It is also reasonable to set a read timeout so that if the remote server goes away, the connection would be dropped. You don't want a user of something like wget to stare at the console for hours just because the remote host suddenly went away, the sane thing to do is to fail and let them retry. HTTP long-polling is not very common these days, and if you're doing that you'll know to increase a connection timeout anyway.

Adam Reichold · Answer 18 · Thu Jan 09 2020 05:59:21 GMT+0800 (China Standard Time)

To wit: the latest release of reqwest deadlocks 6% of the time on a basic smoke test, while actix is still unsound and the maintainers refuse to fix it.

And until the last release this crate panicked on decoding UTF-8 text which might not be memory corruption but is definitely a denial of service issue.

So there is absolutely a market for a feature-rich HTTP client library with synchronous I/O and little unsafe code.

But why does that statement imply that this crate needs to stop being what it is and drop its design rationale on the floor. Why not fork this into exahttpc to do that?

Sergey "Shnatsel" Davidoff · Answer 19 · Thu Jan 09 2020 06:40:45 GMT+0800 (China Standard Time)

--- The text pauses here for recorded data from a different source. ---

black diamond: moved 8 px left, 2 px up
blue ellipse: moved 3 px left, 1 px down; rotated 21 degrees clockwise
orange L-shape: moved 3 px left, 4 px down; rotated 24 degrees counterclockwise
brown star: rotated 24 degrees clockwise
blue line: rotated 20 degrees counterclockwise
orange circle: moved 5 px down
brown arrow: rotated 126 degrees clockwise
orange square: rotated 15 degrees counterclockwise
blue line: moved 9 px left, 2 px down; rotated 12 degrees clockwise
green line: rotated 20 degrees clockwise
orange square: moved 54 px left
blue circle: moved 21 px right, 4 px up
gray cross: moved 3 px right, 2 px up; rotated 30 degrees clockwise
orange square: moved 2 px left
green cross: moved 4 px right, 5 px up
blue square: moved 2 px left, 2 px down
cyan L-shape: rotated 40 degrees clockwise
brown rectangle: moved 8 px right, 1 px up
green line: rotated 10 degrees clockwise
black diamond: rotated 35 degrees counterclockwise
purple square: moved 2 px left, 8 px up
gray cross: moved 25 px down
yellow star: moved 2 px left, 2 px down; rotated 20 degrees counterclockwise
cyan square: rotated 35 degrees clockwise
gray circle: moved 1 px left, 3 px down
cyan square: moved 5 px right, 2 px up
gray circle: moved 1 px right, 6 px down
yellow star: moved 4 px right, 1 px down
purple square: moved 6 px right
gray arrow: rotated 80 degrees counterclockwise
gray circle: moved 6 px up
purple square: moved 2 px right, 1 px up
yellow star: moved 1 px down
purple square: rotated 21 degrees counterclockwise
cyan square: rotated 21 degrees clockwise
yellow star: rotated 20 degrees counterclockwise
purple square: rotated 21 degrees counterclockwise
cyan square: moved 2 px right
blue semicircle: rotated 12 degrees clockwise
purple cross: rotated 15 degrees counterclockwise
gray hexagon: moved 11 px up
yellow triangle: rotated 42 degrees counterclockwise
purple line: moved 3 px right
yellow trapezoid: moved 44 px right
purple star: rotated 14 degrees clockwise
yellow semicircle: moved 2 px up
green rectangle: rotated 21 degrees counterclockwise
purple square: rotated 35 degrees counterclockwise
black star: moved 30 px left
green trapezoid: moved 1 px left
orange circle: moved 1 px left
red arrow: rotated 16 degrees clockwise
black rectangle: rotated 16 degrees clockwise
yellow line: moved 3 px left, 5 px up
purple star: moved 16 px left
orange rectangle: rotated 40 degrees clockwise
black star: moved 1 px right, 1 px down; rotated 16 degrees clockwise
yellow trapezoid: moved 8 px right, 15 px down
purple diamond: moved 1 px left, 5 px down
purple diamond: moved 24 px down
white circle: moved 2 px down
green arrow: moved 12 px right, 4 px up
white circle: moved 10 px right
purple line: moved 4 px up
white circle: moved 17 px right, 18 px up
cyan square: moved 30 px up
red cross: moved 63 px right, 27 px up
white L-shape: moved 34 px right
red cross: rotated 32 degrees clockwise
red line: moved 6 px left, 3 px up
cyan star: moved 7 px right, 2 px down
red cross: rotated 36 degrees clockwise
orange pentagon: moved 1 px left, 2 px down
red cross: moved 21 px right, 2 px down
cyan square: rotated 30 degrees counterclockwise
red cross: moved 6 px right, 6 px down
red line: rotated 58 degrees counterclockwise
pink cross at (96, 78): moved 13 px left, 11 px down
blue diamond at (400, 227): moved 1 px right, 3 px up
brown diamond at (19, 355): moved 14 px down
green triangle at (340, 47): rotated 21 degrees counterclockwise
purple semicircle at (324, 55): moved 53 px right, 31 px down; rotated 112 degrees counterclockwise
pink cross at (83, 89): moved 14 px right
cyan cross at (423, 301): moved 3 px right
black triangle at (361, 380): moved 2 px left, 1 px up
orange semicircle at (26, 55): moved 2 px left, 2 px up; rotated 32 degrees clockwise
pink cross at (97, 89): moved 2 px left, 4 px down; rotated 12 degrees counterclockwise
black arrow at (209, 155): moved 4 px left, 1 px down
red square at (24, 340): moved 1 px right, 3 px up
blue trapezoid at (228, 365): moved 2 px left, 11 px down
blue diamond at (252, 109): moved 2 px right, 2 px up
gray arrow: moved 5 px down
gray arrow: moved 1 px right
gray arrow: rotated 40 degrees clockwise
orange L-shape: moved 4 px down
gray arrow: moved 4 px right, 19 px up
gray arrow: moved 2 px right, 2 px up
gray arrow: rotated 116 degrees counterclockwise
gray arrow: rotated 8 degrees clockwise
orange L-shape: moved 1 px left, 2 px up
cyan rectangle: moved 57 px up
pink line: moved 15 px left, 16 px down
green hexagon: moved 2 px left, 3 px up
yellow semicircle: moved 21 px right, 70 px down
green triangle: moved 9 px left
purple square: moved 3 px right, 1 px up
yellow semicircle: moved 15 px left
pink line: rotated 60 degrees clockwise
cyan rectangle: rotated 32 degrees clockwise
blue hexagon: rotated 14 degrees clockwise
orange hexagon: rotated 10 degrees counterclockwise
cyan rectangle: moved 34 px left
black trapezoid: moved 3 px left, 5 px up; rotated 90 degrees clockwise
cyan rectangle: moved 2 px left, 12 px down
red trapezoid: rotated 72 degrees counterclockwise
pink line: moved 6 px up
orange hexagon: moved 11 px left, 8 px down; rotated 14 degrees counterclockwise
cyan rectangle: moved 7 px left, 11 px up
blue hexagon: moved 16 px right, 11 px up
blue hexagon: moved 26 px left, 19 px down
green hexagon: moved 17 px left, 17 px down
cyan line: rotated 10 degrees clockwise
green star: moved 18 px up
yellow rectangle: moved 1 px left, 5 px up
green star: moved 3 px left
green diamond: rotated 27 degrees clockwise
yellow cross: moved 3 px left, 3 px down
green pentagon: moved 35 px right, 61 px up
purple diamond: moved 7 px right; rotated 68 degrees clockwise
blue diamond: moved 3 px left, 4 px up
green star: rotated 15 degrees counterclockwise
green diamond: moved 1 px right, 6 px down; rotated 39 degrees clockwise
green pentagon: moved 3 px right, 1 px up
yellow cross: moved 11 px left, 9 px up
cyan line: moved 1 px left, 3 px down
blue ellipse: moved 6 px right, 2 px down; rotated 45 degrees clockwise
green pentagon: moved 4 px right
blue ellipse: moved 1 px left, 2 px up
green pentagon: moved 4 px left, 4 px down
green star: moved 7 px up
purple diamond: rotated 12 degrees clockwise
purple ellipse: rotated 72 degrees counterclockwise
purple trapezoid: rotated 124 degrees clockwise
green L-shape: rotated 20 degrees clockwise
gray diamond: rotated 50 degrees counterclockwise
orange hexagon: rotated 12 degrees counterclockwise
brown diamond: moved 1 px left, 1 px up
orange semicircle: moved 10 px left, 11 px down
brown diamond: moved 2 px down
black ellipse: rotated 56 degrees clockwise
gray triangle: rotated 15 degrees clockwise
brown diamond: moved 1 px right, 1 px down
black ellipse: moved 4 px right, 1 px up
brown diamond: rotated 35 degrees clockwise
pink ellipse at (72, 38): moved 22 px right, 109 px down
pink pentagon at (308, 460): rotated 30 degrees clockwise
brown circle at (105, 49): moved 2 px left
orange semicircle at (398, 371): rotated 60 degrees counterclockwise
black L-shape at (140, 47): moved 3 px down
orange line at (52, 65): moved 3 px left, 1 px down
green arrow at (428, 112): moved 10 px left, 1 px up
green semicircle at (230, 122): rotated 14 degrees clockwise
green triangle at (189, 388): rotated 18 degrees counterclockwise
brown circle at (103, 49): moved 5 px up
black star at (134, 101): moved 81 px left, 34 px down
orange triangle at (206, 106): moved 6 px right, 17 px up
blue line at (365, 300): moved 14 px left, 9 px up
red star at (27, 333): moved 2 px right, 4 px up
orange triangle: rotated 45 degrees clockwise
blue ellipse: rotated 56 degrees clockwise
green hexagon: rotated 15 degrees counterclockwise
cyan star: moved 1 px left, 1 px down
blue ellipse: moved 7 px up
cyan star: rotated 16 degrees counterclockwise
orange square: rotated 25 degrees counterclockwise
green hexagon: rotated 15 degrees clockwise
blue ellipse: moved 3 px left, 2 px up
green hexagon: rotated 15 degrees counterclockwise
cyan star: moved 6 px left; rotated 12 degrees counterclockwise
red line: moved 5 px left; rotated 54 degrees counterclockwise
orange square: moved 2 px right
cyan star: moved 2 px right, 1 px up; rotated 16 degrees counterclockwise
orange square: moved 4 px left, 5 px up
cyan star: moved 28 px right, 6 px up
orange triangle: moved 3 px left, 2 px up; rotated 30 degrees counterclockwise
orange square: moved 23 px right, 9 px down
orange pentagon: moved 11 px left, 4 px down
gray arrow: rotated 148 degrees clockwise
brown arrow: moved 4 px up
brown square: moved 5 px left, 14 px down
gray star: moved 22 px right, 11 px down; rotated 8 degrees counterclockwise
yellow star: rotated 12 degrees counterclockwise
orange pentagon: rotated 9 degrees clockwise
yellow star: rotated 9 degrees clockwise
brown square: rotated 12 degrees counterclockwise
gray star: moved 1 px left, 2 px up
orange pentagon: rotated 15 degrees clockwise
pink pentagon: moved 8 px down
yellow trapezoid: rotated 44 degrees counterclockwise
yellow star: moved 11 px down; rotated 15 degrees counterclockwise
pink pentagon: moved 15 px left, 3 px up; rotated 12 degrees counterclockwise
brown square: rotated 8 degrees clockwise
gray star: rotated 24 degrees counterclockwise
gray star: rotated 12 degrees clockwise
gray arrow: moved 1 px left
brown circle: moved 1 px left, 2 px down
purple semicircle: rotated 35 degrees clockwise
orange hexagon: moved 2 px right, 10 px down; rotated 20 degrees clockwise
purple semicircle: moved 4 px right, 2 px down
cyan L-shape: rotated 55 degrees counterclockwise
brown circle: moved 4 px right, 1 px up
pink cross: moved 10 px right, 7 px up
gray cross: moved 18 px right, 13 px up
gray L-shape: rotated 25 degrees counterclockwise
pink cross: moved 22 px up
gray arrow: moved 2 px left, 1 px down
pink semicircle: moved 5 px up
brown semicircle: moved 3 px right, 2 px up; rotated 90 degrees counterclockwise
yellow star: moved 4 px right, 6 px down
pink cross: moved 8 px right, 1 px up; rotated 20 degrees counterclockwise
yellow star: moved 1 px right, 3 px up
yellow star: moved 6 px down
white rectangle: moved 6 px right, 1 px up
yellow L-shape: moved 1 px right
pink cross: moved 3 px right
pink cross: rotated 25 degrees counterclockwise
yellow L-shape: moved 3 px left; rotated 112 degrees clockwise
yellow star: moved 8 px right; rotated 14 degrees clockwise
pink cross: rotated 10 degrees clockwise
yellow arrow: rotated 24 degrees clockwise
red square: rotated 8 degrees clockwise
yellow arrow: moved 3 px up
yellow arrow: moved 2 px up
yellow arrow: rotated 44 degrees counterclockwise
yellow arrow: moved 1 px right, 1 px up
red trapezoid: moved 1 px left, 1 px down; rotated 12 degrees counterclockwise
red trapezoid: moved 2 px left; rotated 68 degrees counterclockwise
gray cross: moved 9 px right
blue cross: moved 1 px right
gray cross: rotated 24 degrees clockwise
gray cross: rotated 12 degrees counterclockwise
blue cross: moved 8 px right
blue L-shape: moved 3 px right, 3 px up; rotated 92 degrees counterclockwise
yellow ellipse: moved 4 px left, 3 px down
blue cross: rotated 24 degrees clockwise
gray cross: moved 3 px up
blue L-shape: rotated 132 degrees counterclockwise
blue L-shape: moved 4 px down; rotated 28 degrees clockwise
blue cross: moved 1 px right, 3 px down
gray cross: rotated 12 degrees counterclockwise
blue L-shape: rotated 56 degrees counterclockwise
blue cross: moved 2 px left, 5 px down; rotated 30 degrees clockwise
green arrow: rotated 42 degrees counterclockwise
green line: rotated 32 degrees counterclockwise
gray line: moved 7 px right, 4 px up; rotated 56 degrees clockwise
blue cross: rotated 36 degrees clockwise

And until the last release this crate panicked on decoding UTF-8 text which might not be memory corruption but is definitely a denial of service issue.

Fortunately panics are quite easy to plan for - you can catch and handle them, unlike deadlocks. They are also fairly trivial to debug, unlike deadlocks. And panics are basically the worst thing you can expect out of safe Rust without async I/O, save for a panic-while-panicking that will abort the process.

But why does that statement imply that this crate needs to stop being what it is and drop its design rationale on the floor.

Not necessarily. I just wanted to demonstrate that there are many common use cases that are currently not served well by any existing Rust HTTP client. And it looked like some of them could be served by attohttpc if it supported request timeouts, so I've opened this issue.

If you choose not to support these use cases, that's a valid design decision and I will respect it. But it would be a kind of a shame, because those use cases will remain without any library to serve them.